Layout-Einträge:
————————

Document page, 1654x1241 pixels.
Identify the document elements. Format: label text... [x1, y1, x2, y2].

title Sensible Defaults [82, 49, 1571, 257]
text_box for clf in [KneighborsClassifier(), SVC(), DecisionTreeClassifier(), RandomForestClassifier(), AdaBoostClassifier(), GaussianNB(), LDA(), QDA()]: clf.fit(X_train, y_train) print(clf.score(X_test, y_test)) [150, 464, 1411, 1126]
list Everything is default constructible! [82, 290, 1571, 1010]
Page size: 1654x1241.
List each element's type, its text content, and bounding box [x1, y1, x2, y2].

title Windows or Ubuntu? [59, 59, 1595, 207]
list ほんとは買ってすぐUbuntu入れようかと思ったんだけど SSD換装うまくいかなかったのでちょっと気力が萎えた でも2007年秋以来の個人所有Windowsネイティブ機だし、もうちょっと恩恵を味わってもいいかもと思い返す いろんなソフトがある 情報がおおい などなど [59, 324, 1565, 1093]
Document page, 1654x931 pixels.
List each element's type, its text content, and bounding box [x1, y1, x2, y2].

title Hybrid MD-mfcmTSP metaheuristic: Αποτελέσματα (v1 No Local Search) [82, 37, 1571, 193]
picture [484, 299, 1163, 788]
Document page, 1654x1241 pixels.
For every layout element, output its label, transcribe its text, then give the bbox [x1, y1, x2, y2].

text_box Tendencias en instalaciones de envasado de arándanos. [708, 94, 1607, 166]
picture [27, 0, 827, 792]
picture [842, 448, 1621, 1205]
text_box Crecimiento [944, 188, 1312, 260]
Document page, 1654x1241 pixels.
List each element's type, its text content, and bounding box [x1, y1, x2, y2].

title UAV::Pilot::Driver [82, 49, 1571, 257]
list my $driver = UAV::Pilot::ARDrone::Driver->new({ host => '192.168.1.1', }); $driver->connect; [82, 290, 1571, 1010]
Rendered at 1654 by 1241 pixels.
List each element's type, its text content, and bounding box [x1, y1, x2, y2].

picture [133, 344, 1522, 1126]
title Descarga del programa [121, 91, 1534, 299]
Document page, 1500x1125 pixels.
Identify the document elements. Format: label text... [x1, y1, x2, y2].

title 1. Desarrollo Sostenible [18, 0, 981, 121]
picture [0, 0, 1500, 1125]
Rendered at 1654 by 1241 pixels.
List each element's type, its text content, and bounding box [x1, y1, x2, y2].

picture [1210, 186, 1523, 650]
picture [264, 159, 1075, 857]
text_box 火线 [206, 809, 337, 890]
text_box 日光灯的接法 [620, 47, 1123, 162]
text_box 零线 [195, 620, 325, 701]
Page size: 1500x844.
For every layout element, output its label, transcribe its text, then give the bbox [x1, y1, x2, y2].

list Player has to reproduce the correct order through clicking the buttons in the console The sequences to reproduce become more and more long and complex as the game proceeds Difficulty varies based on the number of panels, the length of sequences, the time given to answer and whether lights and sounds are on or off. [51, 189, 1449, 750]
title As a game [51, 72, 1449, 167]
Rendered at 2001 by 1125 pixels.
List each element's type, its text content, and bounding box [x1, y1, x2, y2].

————————

[Aufgabe] Tausche in allen Layout-Einträgen "Document page" gegen "Rendered page" aus und gib die Einträge sonst unverändert wieder.

[Lösung]
Rendered page, 1654x1241 pixels.
Identify the document elements. Format: label text... [x1, y1, x2, y2].

title Sensible Defaults [82, 49, 1571, 257]
text_box for clf in [KneighborsClassifier(), SVC(), DecisionTreeClassifier(), RandomForestClassifier(), AdaBoostClassifier(), GaussianNB(), LDA(), QDA()]: clf.fit(X_train, y_train) print(clf.score(X_test, y_test)) [150, 464, 1411, 1126]
list Everything is default constructible! [82, 290, 1571, 1010]
Page size: 1654x1241.
List each element's type, its text content, and bounding box [x1, y1, x2, y2].

title Windows or Ubuntu? [59, 59, 1595, 207]
list ほんとは買ってすぐUbuntu入れようかと思ったんだけど SSD換装うまくいかなかったのでちょっと気力が萎えた でも2007年秋以来の個人所有Windowsネイティブ機だし、もうちょっと恩恵を味わってもいいかもと思い返す いろんなソフトがある 情報がおおい などなど [59, 324, 1565, 1093]
Rendered page, 1654x931 pixels.
List each element's type, its text content, and bounding box [x1, y1, x2, y2].

title Hybrid MD-mfcmTSP metaheuristic: Αποτελέσματα (v1 No Local Search) [82, 37, 1571, 193]
picture [484, 299, 1163, 788]
Rendered page, 1654x1241 pixels.
For every layout element, output its label, transcribe its text, then give the bbox [x1, y1, x2, y2].

text_box Tendencias en instalaciones de envasado de arándanos. [708, 94, 1607, 166]
picture [27, 0, 827, 792]
picture [842, 448, 1621, 1205]
text_box Crecimiento [944, 188, 1312, 260]
Rendered page, 1654x1241 pixels.
List each element's type, its text content, and bounding box [x1, y1, x2, y2].

title UAV::Pilot::Driver [82, 49, 1571, 257]
list my $driver = UAV::Pilot::ARDrone::Driver->new({ host => '192.168.1.1', }); $driver->connect; [82, 290, 1571, 1010]
Rendered at 1654 by 1241 pixels.
List each element's type, its text content, and bounding box [x1, y1, x2, y2].

picture [133, 344, 1522, 1126]
title Descarga del programa [121, 91, 1534, 299]
Rendered page, 1500x1125 pixels.
Identify the document elements. Format: label text... [x1, y1, x2, y2].

title 1. Desarrollo Sostenible [18, 0, 981, 121]
picture [0, 0, 1500, 1125]
Rendered at 1654 by 1241 pixels.
List each element's type, its text content, and bounding box [x1, y1, x2, y2].

picture [1210, 186, 1523, 650]
picture [264, 159, 1075, 857]
text_box 火线 [206, 809, 337, 890]
text_box 日光灯的接法 [620, 47, 1123, 162]
text_box 零线 [195, 620, 325, 701]
Page size: 1500x844.
For every layout element, output its label, transcribe its text, then give the bbox [x1, y1, x2, y2].

list Player has to reproduce the correct order through clicking the buttons in the console The sequences to reproduce become more and more long and complex as the game proceeds Difficulty varies based on the number of panels, the length of sequences, the time given to answer and whether lights and sounds are on or off. [51, 189, 1449, 750]
title As a game [51, 72, 1449, 167]
Rendered at 2001 by 1125 pixels.
List each element's type, its text content, and bounding box [x1, y1, x2, y2].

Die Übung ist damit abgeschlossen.